というか、こういう「海外に紹介しますよ!」
「東京で企画しましょう!」みたいな美術関係でもなくギャラリストでもないプロモーターが、実は大嫌いだったりします。

よく考えてみてください。
地方でも、都会でも暮らしている人は同じ人間です。
日本でも、海外でもくらいしているのは同じ人間なんです。
なのに、いきなり海外に持って行ったら売れるなんて現象を、信じられますか?

例えてみるなら、
地方の駅前で歌っていた路上ミュージシャンが
NYの路上で演奏して、一晩で全米トップミュージシャンになるなんてことがあるでしょうか。
おそらく、無いでしょう。

地理的な要因を外して考えてみると
どんな地方都市だって、ある一定のパーセンテージで
似た思想を持つ人はいます。
それは、一定数、社会に犯罪者がいるように普遍的な人間性みたいなものでは無いでしょうか。
つまり、10万人以上の都市で反応が0パーセントなら、分母を変えても反応に変化は期待できないでしょう。

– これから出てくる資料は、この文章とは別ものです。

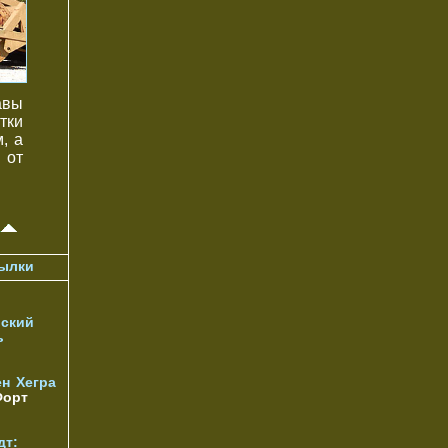
авы
тки
, а
 от
ылки
ский
ь
ен
Хегра
орт
дт:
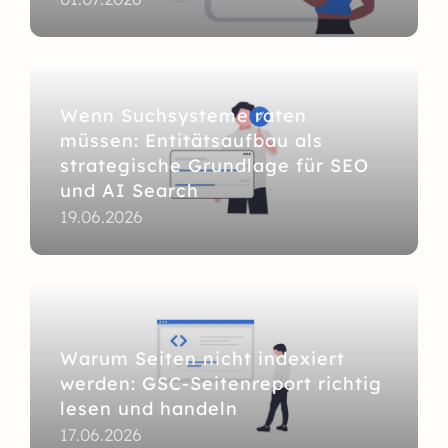
Wenn Suchsysteme raten
müssen: Entitätsaufbau als
strategische Grundlage für SEO
und AI Search
19.06.2026
Warum Seiten nicht indexiert
werden: GSC-Seitenreport richtig
lesen und handeln
17.06.2026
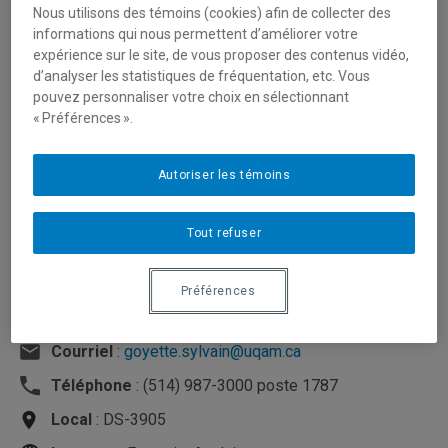
Nous utilisons des témoins (cookies) afin de collecter des
informations qui nous permettent d’améliorer votre
expérience sur le site, de vous proposer des contenus vidéo,
d’analyser les statistiques de fréquentation, etc. Vous
pouvez personnaliser votre choix en sélectionnant
« Préférences ».
Autoriser les témoins
Tout refuser
Préférences
Unité
:
Département d'analytique, opérations et
technologies de l'information
Courriel
:
goyette.sylvain@uqam.ca
Téléphone
: (514) 987-3000 poste 1787
Local
: DS-3905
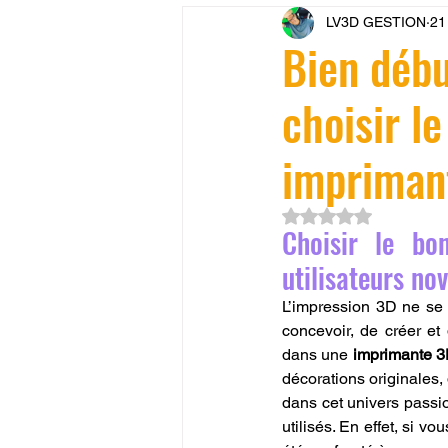
LV3D GESTION
21
CONCESSION LV3D
JEU
Bien déb
choisir l
SCANNER 3D
Formation 
impriman
SEO
filament 3D
Refa
Noté NaN étoiles su
Choisir le bo
Entretien imprimante 3D
p
utilisateurs no
L’impression 3D ne se 
concevoir, de créer et
Bambu Lab X2D
fusion 36
dans une 
imprimante 
décorations originales,
dans cet univers passi
utilisés. En effet, si 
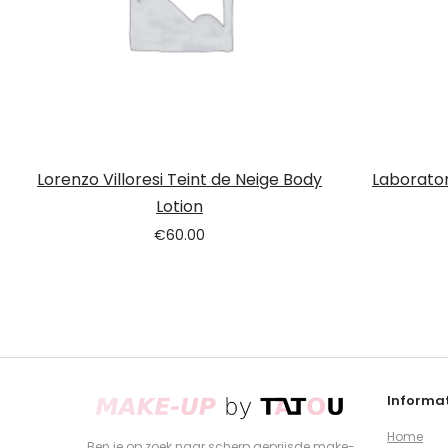
Lorenzo Villoresi Teint de Neige Body
Laborator
Lotion
€
60.00
Informat
Home
Ben je op zoek naar scherp geprijsde make-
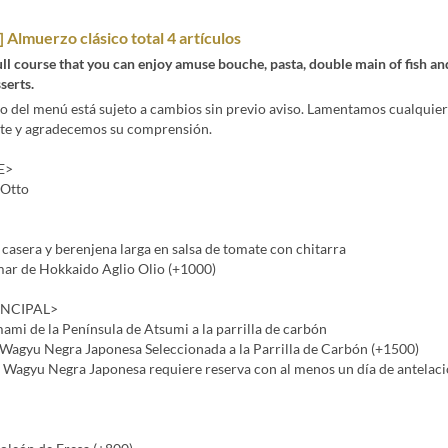
 Almuerzo clásico total 4 artículos
ll course that you can enjoy amuse bouche, pasta, double main of fish an
serts.
o del menú está sujeto a cambios sin previo aviso. Lamentamos cualquier
te y agradecemos su comprensión.
E>
 Otto
casera y berenjena larga en salsa de tomate con chitarra
mar de Hokkaido Aglio Olio (+1000)
INCIPAL>
mi de la Península de Atsumi a la parrilla de carbón
Wagyu Negra Japonesa Seleccionada a la Parrilla de Carbón (+1500)
e Wagyu Negra Japonesa requiere reserva con al menos un día de antelaci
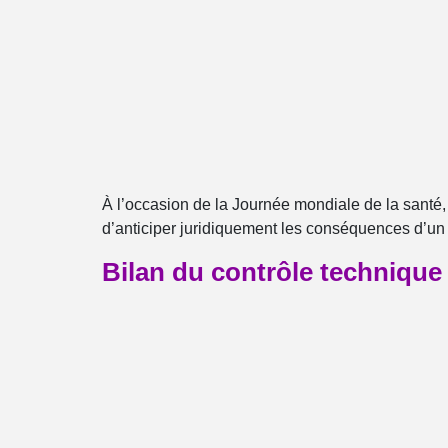
À l’occasion de la Journée mondiale de la santé,
d’anticiper juridiquement les conséquences d’un
Bilan du contrôle technique 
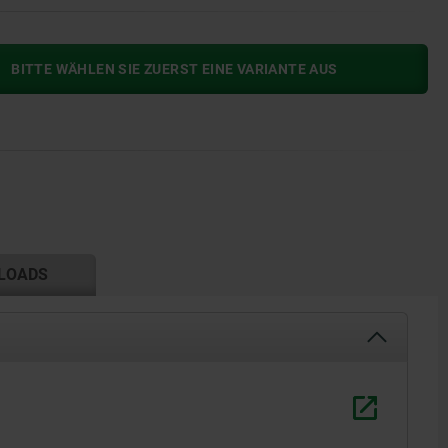
BITTE WÄHLEN SIE ZUERST EINE VARIANTE AUS
LOADS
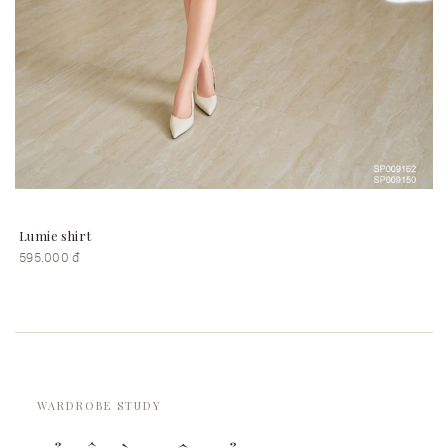
Lumie shirt
595.000 đ
WARDROBE STUDY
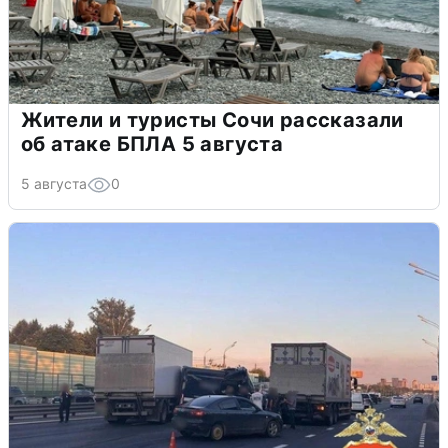
Жители и туристы Сочи рассказали
об атаке БПЛА 5 августа
5 августа
0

ただ、大都市や海外に魅力がないかというとそうではなくて、
単純にアクションを起こした時に人の目に触れる機会は多いです。
コミケに50万人動員できるのも、地理的な要因はありますからね。

僕が考える美術の流通って
悲しいけど、わかってくれる1パーセントの人にしか全く響かないものだと思っています。
それは地方であっても、都会であっても、海外であっても同じです。
変わらず、一定の人にしか届かない。
でも、この「一定の人にしか届かない」というのは
つまり「一定の人には届く」とも言い換えることができます。

どんな逆境にあっても、どうしても突き詰めたいものならば
自分が心を動かされたものならば、一定数の人は振り向いてくれるはずです。

だから僕は今まで地理的なリスクもメリットも考えてきませんでした。
見つめるべきは単に自分の信じるものと、気持ちの届く人です。